The problem with the gasket is based on its position. It’s located inside blade housing next to the blades. To eliminate the gasket, you should pry it lose with a dull knife. Once cleaned, reinserting it is usually cumbersome as you will need to stretch the rubber seal, working your fingers around it to obtain it back in place. Doing this isn’t easy and exposes your unprotected fingers to the blades.

Another problem lies with the cooling vent. The powerful 1700 watt motor in the Nutribullet RX can generate some serious heat. It requires dedicated cooling when blending tough things that puts the blender through its paces.

The cooling vent is situated half way up your body of the device. It’s the grid of small holes below the warning messages. When your blender leak during use, spilling liquid over the vent, it’ll be sucked in as there is absolutely no safe guard set up. This may cause serious harm to the motor.

Conclusion
In overall this overview of the NutriBullet RX, I could say the blender performs it job perfectly but has its clear design flaws.

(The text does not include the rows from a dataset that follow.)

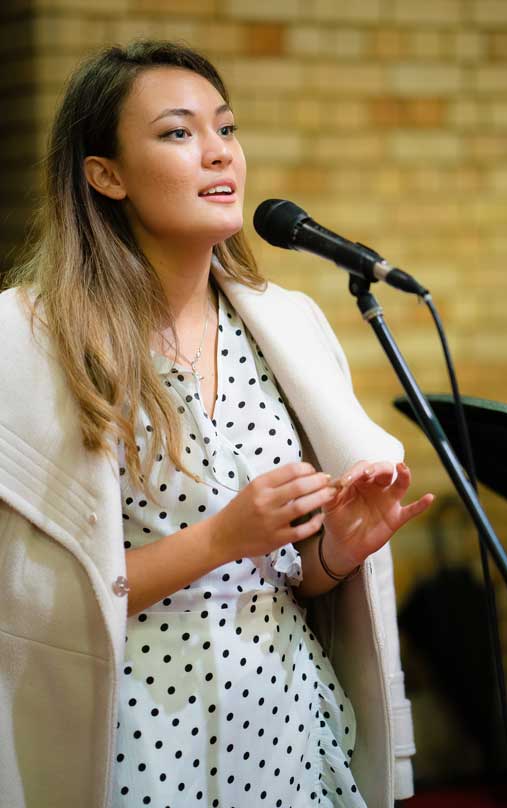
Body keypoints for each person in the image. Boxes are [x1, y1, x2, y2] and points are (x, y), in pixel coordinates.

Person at [0, 40, 434, 808]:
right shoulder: (27, 339)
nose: (217, 154)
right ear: (105, 174)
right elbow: (28, 598)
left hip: (288, 718)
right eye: (177, 133)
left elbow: (287, 575)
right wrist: (219, 540)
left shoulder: (286, 325)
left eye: (225, 129)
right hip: (134, 729)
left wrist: (335, 549)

If you’re not fazed by fiddling around with the gasket ring or removing the blade housing from the cup with the provided tool – this can be the blender for you personally.

The performance you get for the purchase price you pay is fairly reasonable – in comparison with the major brands such as for example Vitamix and Blendtec. The strongest thing choosing the NutriBullet RX is its capability to purify and pulverise whatever you put before it – rendering it simply perfect for green smoothie and soups.